Angesichts der unterschiedlichen Ausprägung der einzelnen CoD-Programme von HP, FSC, IBM und Sun warnt Gartner-Experte Butler jedoch vor unbedachten Investitionen in Kapazitätsreserven. Zu beachten sei, dass CoD nicht mit weniger, sondern stets mit zusätzlicher Komplexität gekoppelt ist. "Nur über die genaue Ermittlung des Eigenbedarfs lässt sich nach Meinung des Spezialisten klären, unter welchen Umständen sich die aufgrund zusätzlicher Bereitstellungsgebühren nicht selten teurere CoD-Option lohnt und wann sich das traditionelle Aufrüsten als zweckmäßiger erweist. "Wer weiß, dass er in rund zwölf Monaten das System vollständig auslasten wird, sollte sich die Frage stellen, ob sich der zusätzliche Aufwand eines CoD-Angebots wirklich rentiert", nennt Butler eine Faustregel.
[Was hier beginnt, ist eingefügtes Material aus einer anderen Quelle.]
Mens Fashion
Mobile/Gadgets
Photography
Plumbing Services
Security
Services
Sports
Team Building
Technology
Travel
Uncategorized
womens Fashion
Grundsätzlich sei zu bedenken, dass es sich bei CoD um keine Wohltätigkeitsveranstaltung von Seiten der Hersteller handele. So bauten diese auf die erwiesenermaßen niedrigere Hemmschwelle ihrer Kunden, bei unmittelbarer Verfügbarkeit eines überdimensionierten Systems dessen Extrakapazitäten - etwa im Zuge eines neuen Projekts - auch tatsächlich zu nutzen. Ähnlich lauten die Bedenken von Kritikern, die der CoD-Option den Effekt einer "Hotel-Minibar" anlasten, über die der Kunde in einer akuten Heißhungerattacke unbedacht herfällt. Selbstverständlich diene CoD dem Hersteller auch als nützliche Waffe, um die Konkurrenz fernzuhalten.

Dennoch birgt der noch in den Kinderschuhen befindliche Markt für CoD-Produkte nach Einschätzung von Gartner beträchtliches Wachstumspotenzial. So gehen die Auguren davon aus, dass sich derartige Angebote in den kommenden Jahren zu einem wichtigen Differenzierungsmerkmal für die Hersteller mausern werden. Bis es allerdings so weit ist, gelte es, zunächst eine Art Vision zu entwickeln und CoD entsprechend auszubauen. "Die Nachfrage wird steigen", so Butler. (kf)

Angeklickt

- Was CoD-Angebote bringen.

- Wem die zusätzliche Flexibilität Vorteile verschafft.

- Warum Softwarelizenzen Einsparungen auf der Hardwareseite auffressen können.